Творчество В.А. Жуковского в рецептивном сознании русской литературы первой половины XX века - страница 38

Шрифт
Интервал


Страстность, с которой Тихонравов отозвался на рецензируемую книгу, определялась не только тем, что биография Зейдлица была солиднее и удачнее загаринской, но и в первую очередь тем, что работа Загарина была подана на премию Академии, т.е. претендовала на научную награду. А так называемая популярная биография на этот статус в конце XIX в. претендовать уже не могла. Но, несмотря на разгромную статью Тихонравова, популяризаторская установка, реализованная Загариным в отношении Жуковского, продемонстрировала свою жизнеспособность и в дальнейшем. Так, стержневым смыслом церемонии открытия памятника в 1887 г. стала сакрализация именно фигуры Жуковского-учителя. Как мы помним, сто учеников двух училищ его имени попарно возлагали цветочки к новому памятнику и были одарены томиками сказок Жуковского154. Уже к следующему юбилею поэта, в 1902 г., комиссия по народному образованию при Санкт-Петербургской городской Думе выпустила Сборник избранных сочинений Жуковского «для раздачи оканчивающим курс учения в начальных народных училищах г. С.-Петербурга»155. Жуковский становится объектом изучения не только в элитных учебных заведениях (в частности, в Поливановской гимназии), но и в народных училищах.

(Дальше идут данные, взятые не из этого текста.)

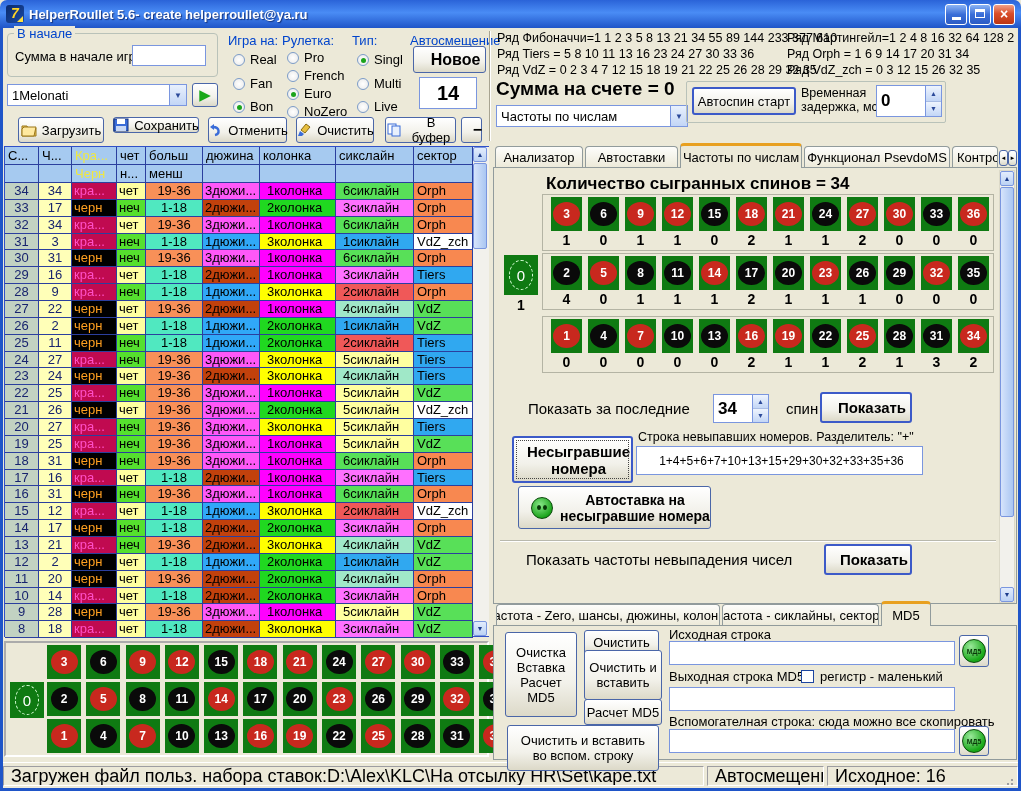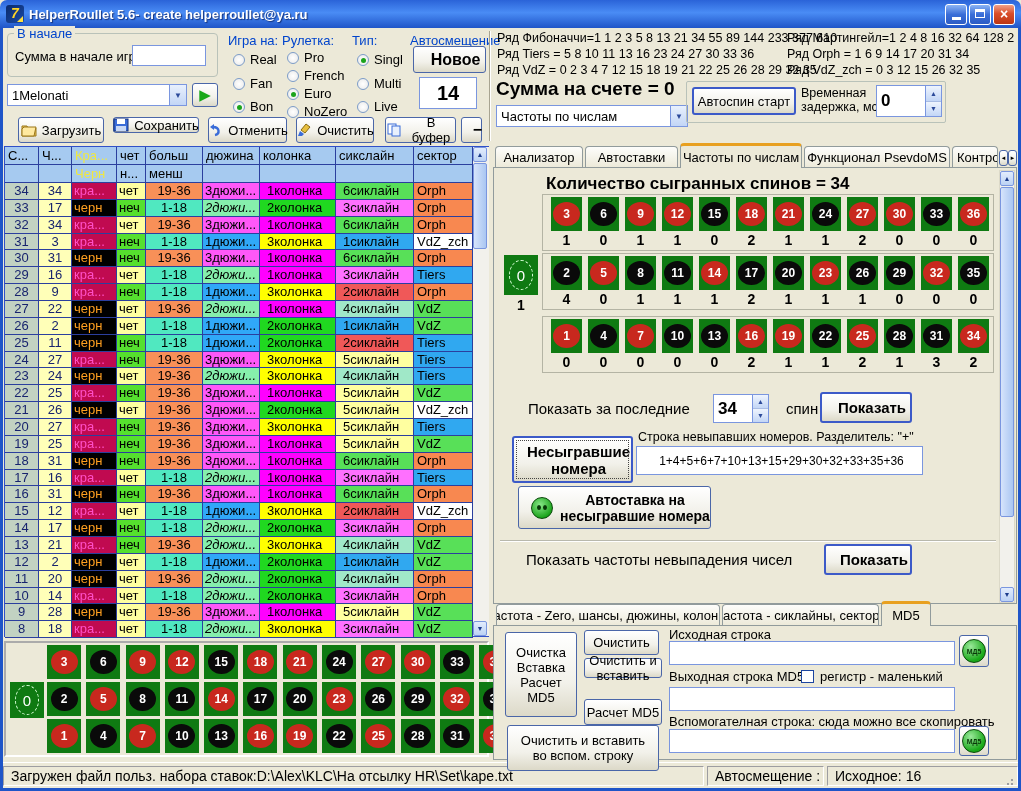"2дюжи..." .c-d2 { background: #86efac -> #c2410c; font-style: italic -> none }
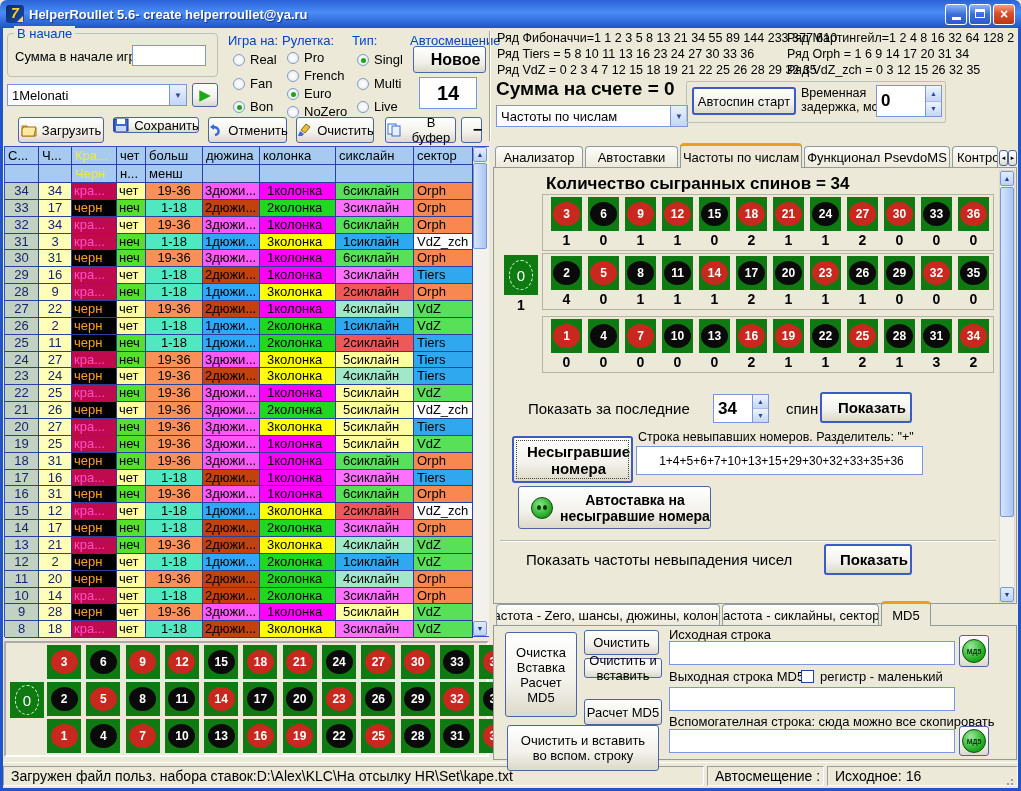"Очистить и" div.btn { height: 20px -> 50px; top: 32px -> 24px }
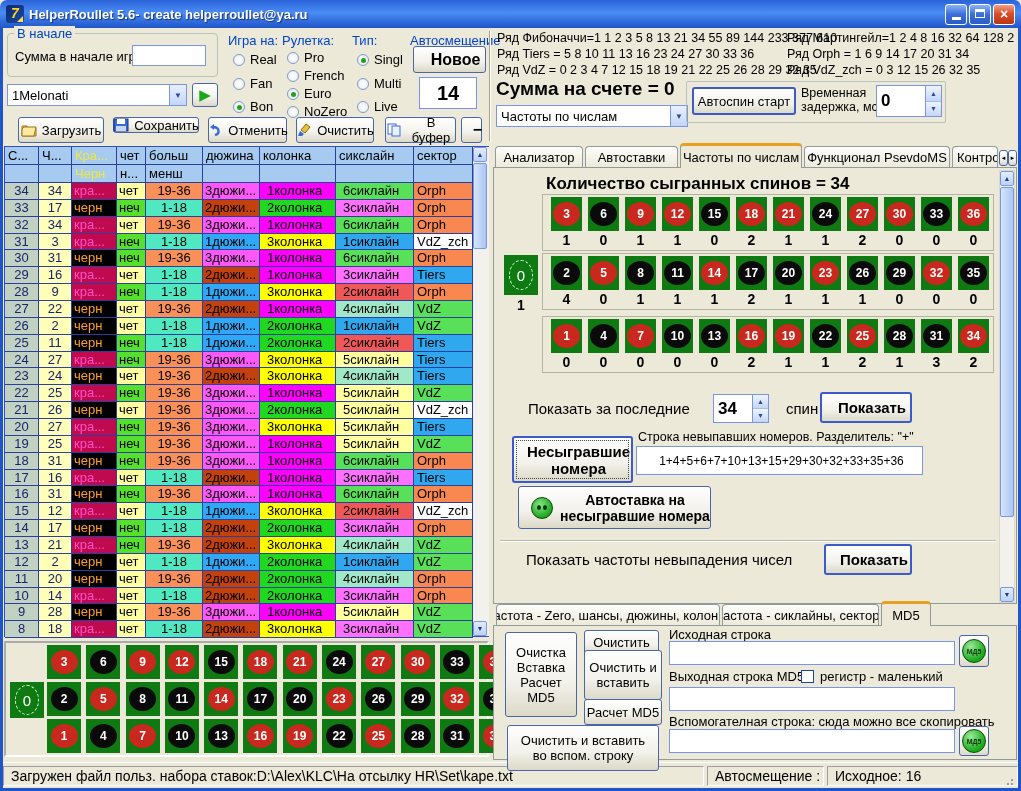"Загружен файл польз. набора" .spanel { font-size: 14px -> 18px }
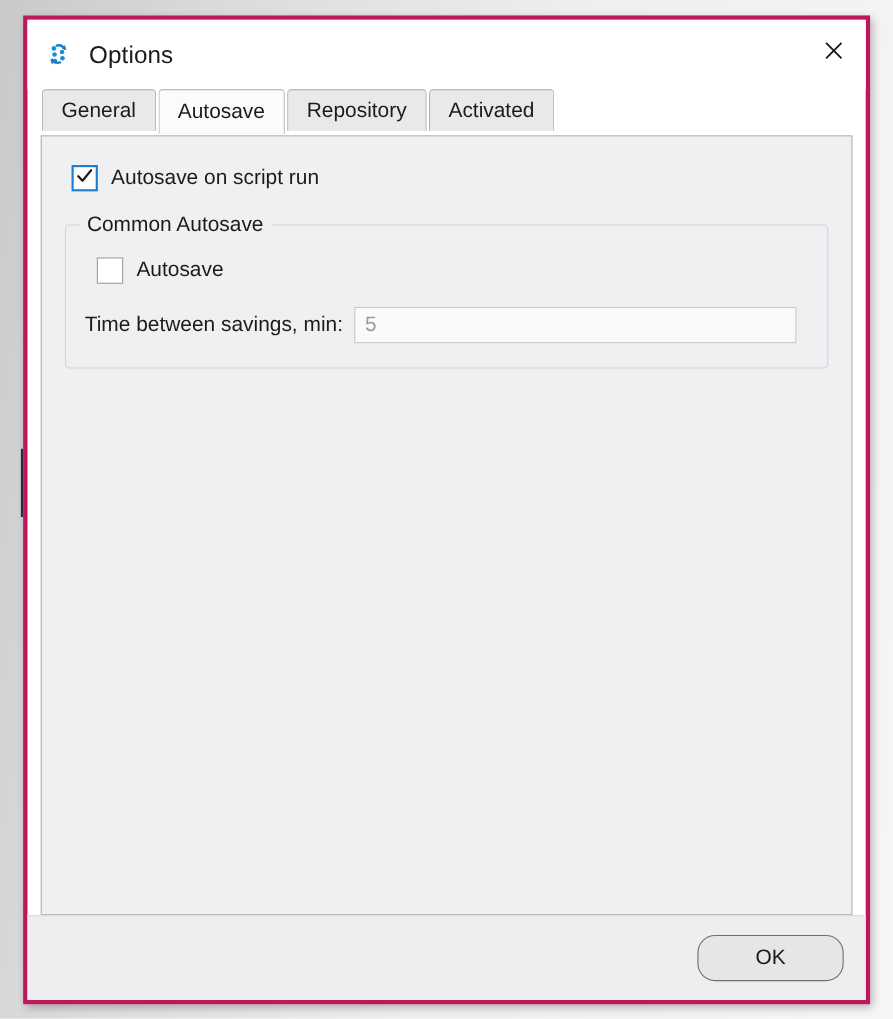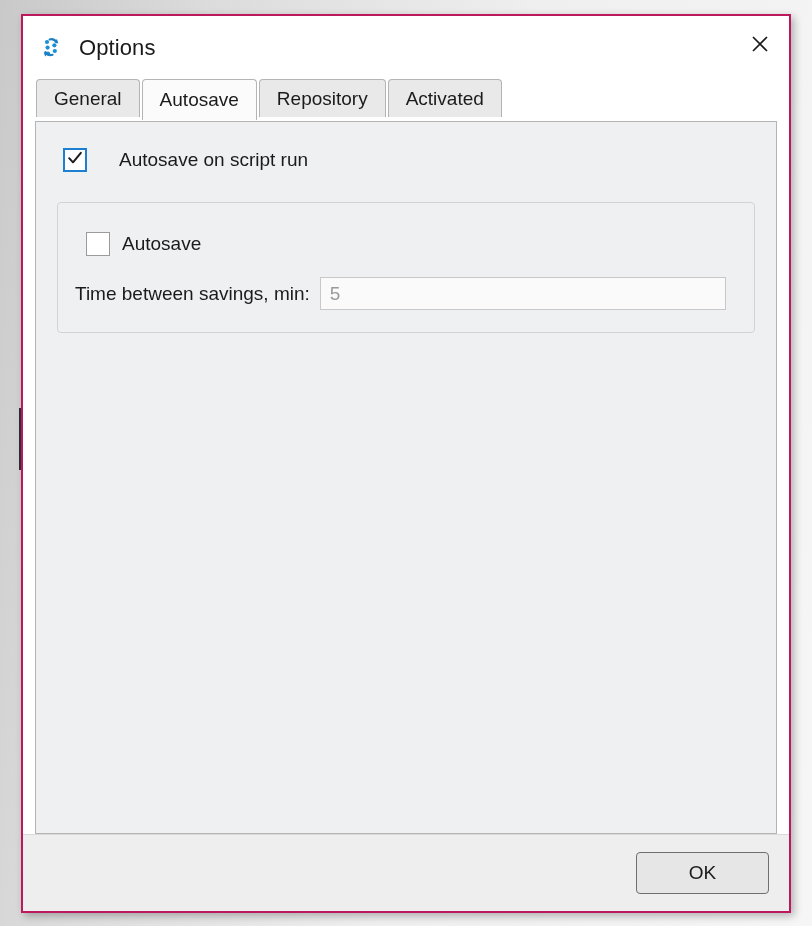"Options" #dialog { border: 2px solid #be185d -> 4px solid #be185d }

Академическая традиция, намеченная в документальных публикациях юбилейной периодики (прежде всего, в «Русском архиве») и в критической рецензии Тихонравова, была продолжена в начале XX в. А.Н. Веселовским. В его книге «Поэзия чувства и “сердечного воображения”», вышедшей вскоре после юбилея 1902 г.156, налицо была ориентация на «первотекст» Зейдлица, проявившаяся ранее и в рецензии Тихонравова. Работу академика прямо обвиняли в чрезмерном биографизме. Но, думается, за подменой исследования «собирани[ем] материалов для биографии», «биографической иллюзией»157 и «почти чудовищным накоплением фактов»158 стояло нечто большее, чем методологический провал ученого.

Подчеркнутый биографизм этого исследования определялся по меньшей мере следующими тремя обстоятельствами. Во-первых, вся жуковсковедческая традиция до работы Веселовского складывалась из попыток подобрать ключ к биографии поэта. Еще в 1880-е гг. широко распространилось мнение о том, что творчество Жуковского было полностью определено его жизнетекстом. Во-вторых, в современной модернистской поэзии и литературном быте рубежа веков девиз Жуковского «Жизнь и Поэзия – одно» реализовывался в биографиях большинства известных поэтов и требовал своего осмысления. Наконец, проведенное Тихонравовым исследование предъявило к жуковсковедческим работам определенный критерий качества, предполагающий тщательное изучение личных документов и эпистолярного наследия поэта и его окружения.